== TEXT PROVIDED

The speech was a needed pep talk for our nation's dispirited diplomatic corps, but the public message Biden espoused that day may not be holding up in private. Instead of relying on the extraordinary experience of our nation's diplomatic corps, I am hearing increasing indications that career officials are being relegated to the back of the line when it comes to consideration for ambassadorships.
I recently spoke with several senior officials about how the Biden Administration was handling the selection of ambassadors - an important deliberation that determines who represents America around the world. It's not an encouraging picture. The White House has not even bothered to consult, let alone coordinate with the State Department, according to current career diplomatic officials with whom I've spoken. Secretary of State Antony Blinken has also said nothing to his leadership about the process, those sources tell me.
Instead of being informed by our foreign policy interests, decisions are largely being guided by domestic considerations. such as campaign donations or personal connections in the White House.
A misguided idea
Appointments based on political preference over diplomatic skill is not what Biden promised on the campaign and repeated to current career employees. He told those diplomats at Foggy Bottom, "in our administration, you're going to be trusted and empowered." Apparently though, not when it comes to the most important jobs representing the United States abroad.
One well-placed source in the State Department told me that they are "being frozen out" of the process and that they cannot even begin to consider career ambassadors until the White House gives them "the number." Essentially that means how many and which plum positions first go to political appointees.
After those are doled out, the career diplomats get the leftovers. Think about that for a second. America's standing in the world is at an abysmal, historic low. The country's adversaries are rapidly gaining ground. Yet, it seems that the primary consideration informing who will lead our embassies remains how much political capital people accrued during the campaign.
The US cannot afford to continue to treat some of our most important national security positions as though they were political party favors. It needlessly inflicts further damage on our international influence and depletes our already weakened diplomatic defenses.
Political ambassadors spend months trying to learn the institution and in many cases, international affairs 101. That's the best case scenario for the ones that are open to how this job might be different from running a movie studio or fashion line. Political ambassadors of both parties are notorious for creating international incidents with their lack of protocol or basic ethical guidelines, as was often on display during the Trump Administration. Their appointments also serve to sideline those who spent their careers learning the nuances of the regions where they serve and can speak the language fluently.
The US needs to elevate experience and send a strong message to China, Russia, and others who are presently playing the long game in the realm of international influence.
Political ambassadors have very short time horizons. In most cases they stay for less than four years. Even if a president is reelected, they typically change up their ambassadors to pay back more favors. We need officials who can stay and see a longer time horizon, as well as seeing through initiatives that take years, if not decades to develop.

====
== DATA EXTRACT

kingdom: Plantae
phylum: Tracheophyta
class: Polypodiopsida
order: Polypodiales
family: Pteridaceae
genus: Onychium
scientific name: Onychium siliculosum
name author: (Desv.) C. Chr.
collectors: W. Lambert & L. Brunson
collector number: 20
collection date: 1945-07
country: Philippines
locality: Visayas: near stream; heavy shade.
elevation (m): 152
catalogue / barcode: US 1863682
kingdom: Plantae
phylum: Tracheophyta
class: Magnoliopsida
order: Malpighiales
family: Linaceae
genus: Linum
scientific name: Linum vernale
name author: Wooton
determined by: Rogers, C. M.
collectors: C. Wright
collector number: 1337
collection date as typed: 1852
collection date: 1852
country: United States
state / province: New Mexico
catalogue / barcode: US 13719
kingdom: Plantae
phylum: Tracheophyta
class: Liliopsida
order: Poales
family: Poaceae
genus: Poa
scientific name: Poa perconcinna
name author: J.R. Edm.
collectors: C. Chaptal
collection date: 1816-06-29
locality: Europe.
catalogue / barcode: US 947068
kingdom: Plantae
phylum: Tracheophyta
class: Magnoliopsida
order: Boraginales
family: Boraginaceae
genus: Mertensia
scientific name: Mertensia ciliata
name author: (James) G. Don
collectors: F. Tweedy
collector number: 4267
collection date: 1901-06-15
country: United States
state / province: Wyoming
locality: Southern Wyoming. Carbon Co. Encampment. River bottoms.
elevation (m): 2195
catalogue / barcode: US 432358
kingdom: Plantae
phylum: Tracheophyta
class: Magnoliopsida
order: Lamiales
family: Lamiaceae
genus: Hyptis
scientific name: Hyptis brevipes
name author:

====

:: REQUIREMENT ::
From the opinion piece on how ambassadors are chosen, reproduce word for word the passage that starts with "The US cannot" and goes on through "weakened diplomatic defenses.".

:: REPLY TO THE TASK ::
The US cannot afford to continue to treat some of our most important national security positions as though they were political party favors. It needlessly inflicts further damage on our international influence and depletes our already weakened diplomatic defenses.